◆ Exercise goal
Your task is to copy all of the entries exactly as they are given.

[Source records]
____________________
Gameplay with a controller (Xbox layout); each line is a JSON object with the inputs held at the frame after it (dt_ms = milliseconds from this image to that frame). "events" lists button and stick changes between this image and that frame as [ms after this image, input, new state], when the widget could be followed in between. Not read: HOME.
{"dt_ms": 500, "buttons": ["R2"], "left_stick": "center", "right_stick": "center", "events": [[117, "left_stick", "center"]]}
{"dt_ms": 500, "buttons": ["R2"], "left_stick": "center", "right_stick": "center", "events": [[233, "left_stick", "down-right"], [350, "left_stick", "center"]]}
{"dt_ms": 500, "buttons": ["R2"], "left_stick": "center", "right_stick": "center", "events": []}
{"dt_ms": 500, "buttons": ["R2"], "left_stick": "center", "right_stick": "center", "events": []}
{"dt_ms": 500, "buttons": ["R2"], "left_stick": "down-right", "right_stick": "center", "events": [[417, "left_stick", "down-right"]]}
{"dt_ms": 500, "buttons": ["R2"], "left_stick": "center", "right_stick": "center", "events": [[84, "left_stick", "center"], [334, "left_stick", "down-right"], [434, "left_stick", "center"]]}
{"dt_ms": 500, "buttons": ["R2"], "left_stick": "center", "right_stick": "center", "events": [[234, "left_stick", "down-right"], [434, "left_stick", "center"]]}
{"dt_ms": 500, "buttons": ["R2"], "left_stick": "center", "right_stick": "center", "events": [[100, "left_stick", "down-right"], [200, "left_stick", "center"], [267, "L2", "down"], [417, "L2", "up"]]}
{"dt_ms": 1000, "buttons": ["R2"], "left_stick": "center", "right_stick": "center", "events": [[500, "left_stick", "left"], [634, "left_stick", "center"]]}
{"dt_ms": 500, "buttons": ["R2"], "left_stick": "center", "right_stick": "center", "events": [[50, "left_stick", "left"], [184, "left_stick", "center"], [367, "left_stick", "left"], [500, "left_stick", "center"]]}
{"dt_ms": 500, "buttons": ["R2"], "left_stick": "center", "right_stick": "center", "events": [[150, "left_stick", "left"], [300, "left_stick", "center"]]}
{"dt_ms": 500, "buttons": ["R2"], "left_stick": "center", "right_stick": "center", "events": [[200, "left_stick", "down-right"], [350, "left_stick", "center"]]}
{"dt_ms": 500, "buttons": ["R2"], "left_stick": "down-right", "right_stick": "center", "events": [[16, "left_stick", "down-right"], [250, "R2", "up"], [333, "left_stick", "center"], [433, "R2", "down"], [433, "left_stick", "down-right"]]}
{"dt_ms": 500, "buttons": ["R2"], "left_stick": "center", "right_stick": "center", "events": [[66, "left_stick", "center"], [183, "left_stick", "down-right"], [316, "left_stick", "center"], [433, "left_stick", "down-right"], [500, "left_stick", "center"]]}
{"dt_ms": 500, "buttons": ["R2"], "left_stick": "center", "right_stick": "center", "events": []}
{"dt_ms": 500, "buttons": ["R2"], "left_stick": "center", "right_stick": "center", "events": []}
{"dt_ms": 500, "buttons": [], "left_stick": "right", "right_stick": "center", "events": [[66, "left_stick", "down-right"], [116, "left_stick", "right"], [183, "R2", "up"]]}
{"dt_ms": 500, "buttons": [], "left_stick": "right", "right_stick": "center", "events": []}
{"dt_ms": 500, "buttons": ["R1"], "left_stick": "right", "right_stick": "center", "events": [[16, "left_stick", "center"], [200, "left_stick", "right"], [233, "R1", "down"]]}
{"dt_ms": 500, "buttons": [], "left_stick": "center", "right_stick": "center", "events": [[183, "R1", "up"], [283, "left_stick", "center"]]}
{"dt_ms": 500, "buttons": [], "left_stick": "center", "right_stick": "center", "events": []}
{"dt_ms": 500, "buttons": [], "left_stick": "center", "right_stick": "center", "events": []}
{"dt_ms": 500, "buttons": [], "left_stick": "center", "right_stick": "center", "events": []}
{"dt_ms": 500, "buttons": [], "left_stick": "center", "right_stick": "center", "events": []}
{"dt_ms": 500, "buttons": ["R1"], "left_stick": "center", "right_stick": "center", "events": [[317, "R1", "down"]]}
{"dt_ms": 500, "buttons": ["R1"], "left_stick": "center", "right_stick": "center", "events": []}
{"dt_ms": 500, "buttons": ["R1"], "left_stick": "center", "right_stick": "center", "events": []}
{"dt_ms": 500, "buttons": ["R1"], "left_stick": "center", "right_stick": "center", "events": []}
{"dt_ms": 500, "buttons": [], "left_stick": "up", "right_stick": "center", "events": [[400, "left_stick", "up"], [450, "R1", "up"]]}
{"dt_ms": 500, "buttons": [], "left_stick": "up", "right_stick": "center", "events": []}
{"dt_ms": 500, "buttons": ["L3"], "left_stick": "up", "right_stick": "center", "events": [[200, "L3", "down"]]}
____________________
◆ Response to the exercise
Gameplay with a controller (Xbox layout); each line is a JSON object with the inputs held at the frame after it (dt_ms = milliseconds from this image to that frame). "events" lists button and stick changes between this image and that frame as [ms after this image, input, new state], when the widget could be followed in between. Not read: HOME.
{"dt_ms": 500, "buttons": ["R2"], "left_stick": "center", "right_stick": "center", "events": [[117, "left_stick", "center"]]}
{"dt_ms": 500, "buttons": ["R2"], "left_stick": "center", "right_stick": "center", "events": [[233, "left_stick", "down-right"], [350, "left_stick", "center"]]}
{"dt_ms": 500, "buttons": ["R2"], "left_stick": "center", "right_stick": "center", "events": []}
{"dt_ms": 500, "buttons": ["R2"], "left_stick": "center", "right_stick": "center", "events": []}
{"dt_ms": 500, "buttons": ["R2"], "left_stick": "down-right", "right_stick": "center", "events": [[417, "left_stick", "down-right"]]}
{"dt_ms": 500, "buttons": ["R2"], "left_stick": "center", "right_stick": "center", "events": [[84, "left_stick", "center"], [334, "left_stick", "down-right"], [434, "left_stick", "center"]]}
{"dt_ms": 500, "buttons": ["R2"], "left_stick": "center", "right_stick": "center", "events": [[234, "left_stick", "down-right"], [434, "left_stick", "center"]]}
{"dt_ms": 500, "buttons": ["R2"], "left_stick": "center", "right_stick": "center", "events": [[100, "left_stick", "down-right"], [200, "left_stick", "center"], [267, "L2", "down"], [417, "L2", "up"]]}
{"dt_ms": 1000, "buttons": ["R2"], "left_stick": "center", "right_stick": "center", "events": [[500, "left_stick", "left"], [634, "left_stick", "center"]]}
{"dt_ms": 500, "buttons": ["R2"], "left_stick": "center", "right_stick": "center", "events": [[50, "left_stick", "left"], [184, "left_stick", "center"], [367, "left_stick", "left"], [500, "left_stick", "center"]]}
{"dt_ms": 500, "buttons": ["R2"], "left_stick": "center", "right_stick": "center", "events": [[150, "left_stick", "left"], [300, "left_stick", "center"]]}
{"dt_ms": 500, "buttons": ["R2"], "left_stick": "center", "right_stick": "center", "events": [[200, "left_stick", "down-right"], [350, "left_stick", "center"]]}
{"dt_ms": 500, "buttons": ["R2"], "left_stick": "down-right", "right_stick": "center", "events": [[16, "left_stick", "down-right"], [250, "R2", "up"], [333, "left_stick", "center"], [433, "R2", "down"], [433, "left_stick", "down-right"]]}
{"dt_ms": 500, "buttons": ["R2"], "left_stick": "center", "right_stick": "center", "events": [[66, "left_stick", "center"], [183, "left_stick", "down-right"], [316, "left_stick", "center"], [433, "left_stick", "down-right"], [500, "left_stick", "center"]]}
{"dt_ms": 500, "buttons": ["R2"], "left_stick": "center", "right_stick": "center", "events": []}
{"dt_ms": 500, "buttons": ["R2"], "left_stick": "center", "right_stick": "center", "events": []}
{"dt_ms": 500, "buttons": [], "left_stick": "right", "right_stick": "center", "events": [[66, "left_stick", "down-right"], [116, "left_stick", "right"], [183, "R2", "up"]]}
{"dt_ms": 500, "buttons": [], "left_stick": "right", "right_stick": "center", "events": []}
{"dt_ms": 500, "buttons": ["R1"], "left_stick": "right", "right_stick": "center", "events": [[16, "left_stick", "center"], [200, "left_stick", "right"], [233, "R1", "down"]]}
{"dt_ms": 500, "buttons": [], "left_stick": "center", "right_stick": "center", "events": [[183, "R1", "up"], [283, "left_stick", "center"]]}
{"dt_ms": 500, "buttons": [], "left_stick": "center", "right_stick": "center", "events": []}
{"dt_ms": 500, "buttons": [], "left_stick": "center", "right_stick": "center", "events": []}
{"dt_ms": 500, "buttons": [], "left_stick": "center", "right_stick": "center", "events": []}
{"dt_ms": 500, "buttons": [], "left_stick": "center", "right_stick": "center", "events": []}
{"dt_ms": 500, "buttons": ["R1"], "left_stick": "center", "right_stick": "center", "events": [[317, "R1", "down"]]}
{"dt_ms": 500, "buttons": ["R1"], "left_stick": "center", "right_stick": "center", "events": []}
{"dt_ms": 500, "buttons": ["R1"], "left_stick": "center", "right_stick": "center", "events": []}
{"dt_ms": 500, "buttons": ["R1"], "left_stick": "center", "right_stick": "center", "events": []}
{"dt_ms": 500, "buttons": [], "left_stick": "up", "right_stick": "center", "events": [[400, "left_stick", "up"], [450, "R1", "up"]]}
{"dt_ms": 500, "buttons": [], "left_stick": "up", "right_stick": "center", "events": []}
{"dt_ms": 500, "buttons": ["L3"], "left_stick": "up", "right_stick": "center", "events": [[200, "L3", "down"]]}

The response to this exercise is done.